The source for the featured reproductions are Project Prints of various sources - there is some confusion however, because only the Center of Creative Photography is credited with the copyright while the plate checklist also lists the University of California and the Lane Collection as sources. These Project Prints are for some a constant embarrassment because of the 'obscure' authorship of the prints themselves. They were not printed by Edward Weston but by his sons Brett and Cole and Edward's last assistant Dody Thomson, because he was no longer able to. He supervised the process however (a wide term for sure) but the ways of expression through a print are certainly different from one photographer to another even disregarding individual accomplishments. However - being at safe distance from the auction and collector's market I think it is far better to have a good project print than to have nothing at all - even if there should be minor deviations in the deep blacks and middle tones. Those deviations becoming only obvious by comparing them to a Weston vintage print anyway while bearing in mind that very likely no two prints of the same negative even by an accomplished craftsman are absolutely identical.

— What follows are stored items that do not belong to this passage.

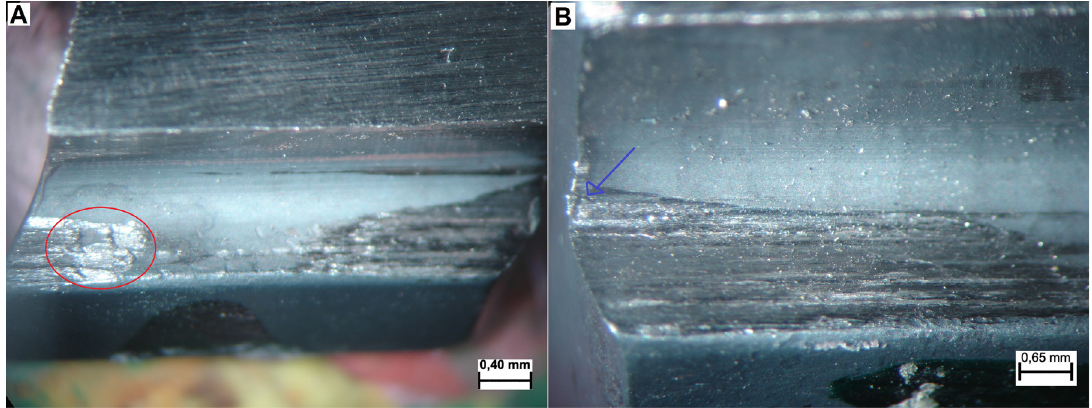
Figure 9. Stereographic images of the non-failed blade P1. (A) Showing shiny areas and plastically deformed material (red ellipse). (B) Plastic deformation at the origin of a crack at the edge between the curvature radius and the concave face of the blade (blue arrow).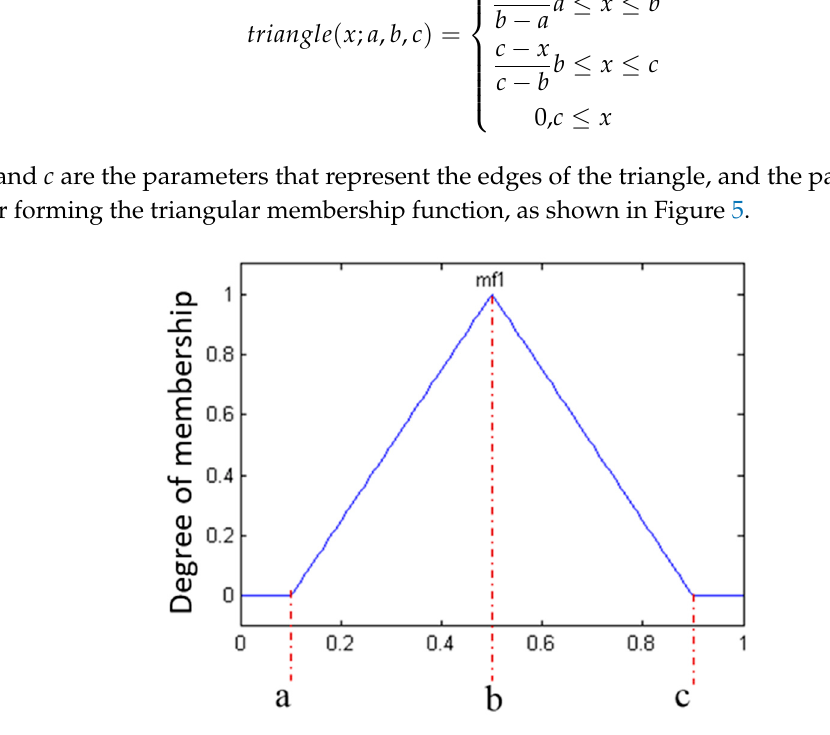
Figure 5. T1 triangular membership function.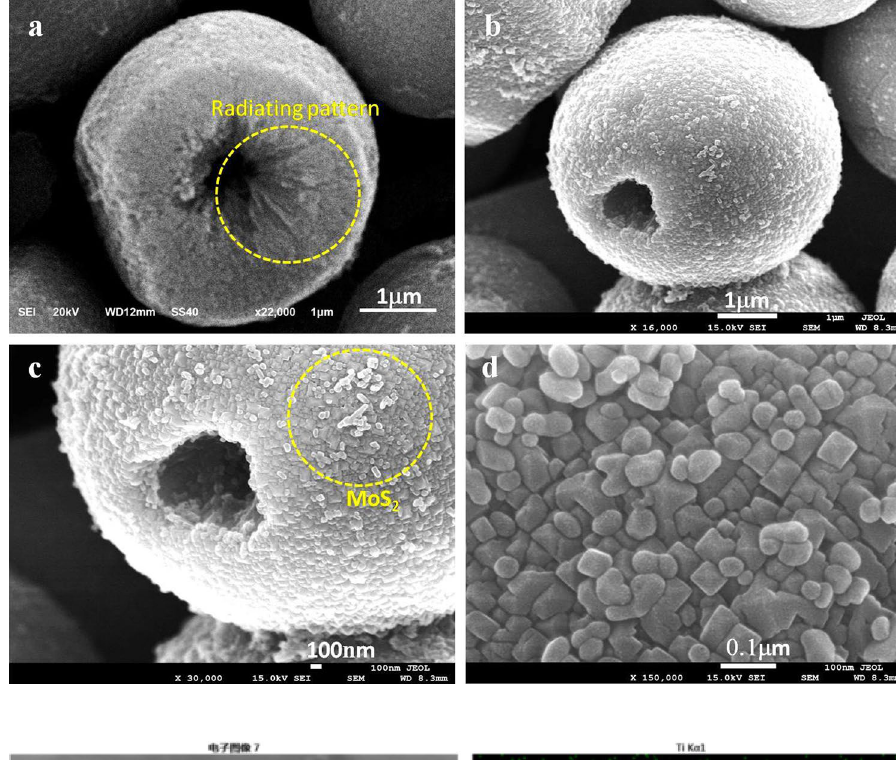
Fig. 3 Energy-dispersive X-ray spectroscopy studies of 5 MST sample showing the presence of Ti, O and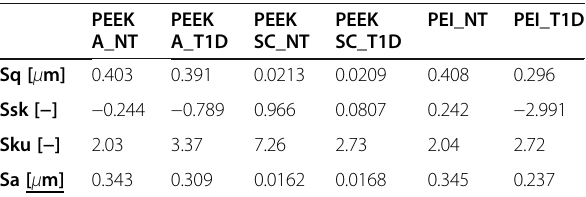
Table 3 3D roughness values as received and after plasma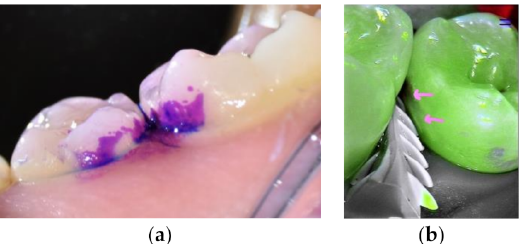
Figure 1. Premolars before and after cleaning using EMS biofilm discloser and an airflow with erythri- tol powder. ( a ) Biofilm daylight image after the application of a plaque disclosing dye (Soprolife TM camera). ( b ) An enamel white spot revealed after plaque cleaning (pink arrows, fluorescence image, Soprolife TM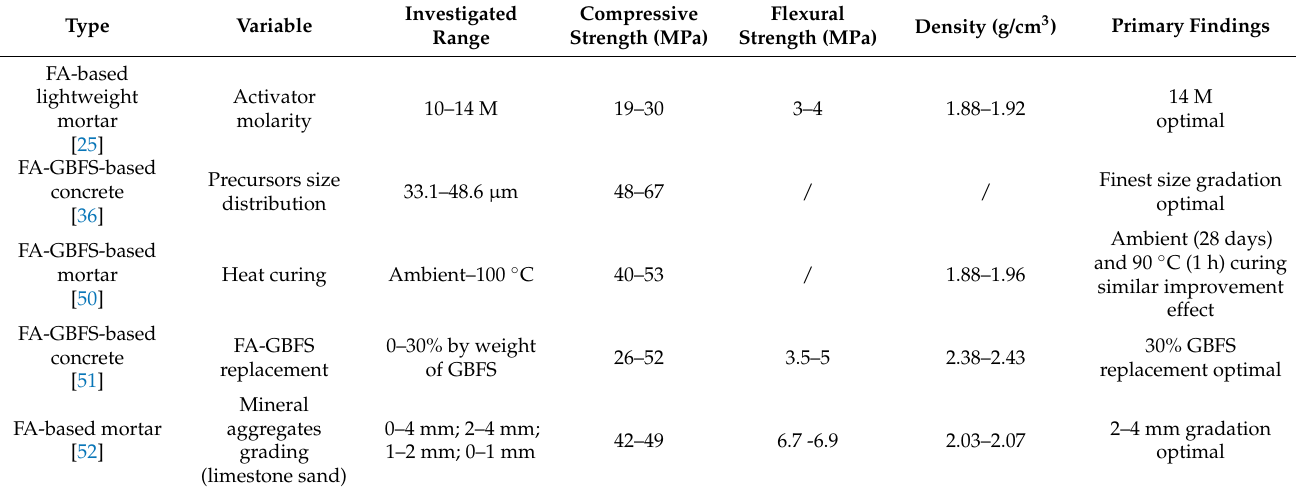
Table 3. Effect of process variables on the mechanical properties of geopolymer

David Travis follows the final Carmel years of Weston with an extensive essay about Weston in his personal and historic environment and his creative output during those years. Because the photographer didn't leave a detailed personal account for this period (as he had with his daybooks up to 1934) any historian will have to deduce from the images themselves and other indirect sources to get to the photographer. Using this approach there is always the danger that the writer loses focus and that in the end we know more about the biographers state of mind than that of the biographed. Mr. Travis however stays on course and evokes with his elegant text poetry and poetic analogies to visualize Weston, sometimes with surprising jumps, like becoming a Japanese tea master for instance. This picture of artistic growth works rather well poetically though, even if I don't think that Weston ever was somebody that aspired to follow, imitate and finally succeed a master - not even Alfred Stieglitz.
All in all 'Edward Weston: The Last Years In Carmel' is a production that not only presents us little known photographs by Edward Weston but is also graceful example of book making itself. Highly recommended!
'Edward Weston: The Last Years In Carmel' (ISBN 0-86 559-192-X) is published by the Art Institute of Chicago and distributed by D.A.P.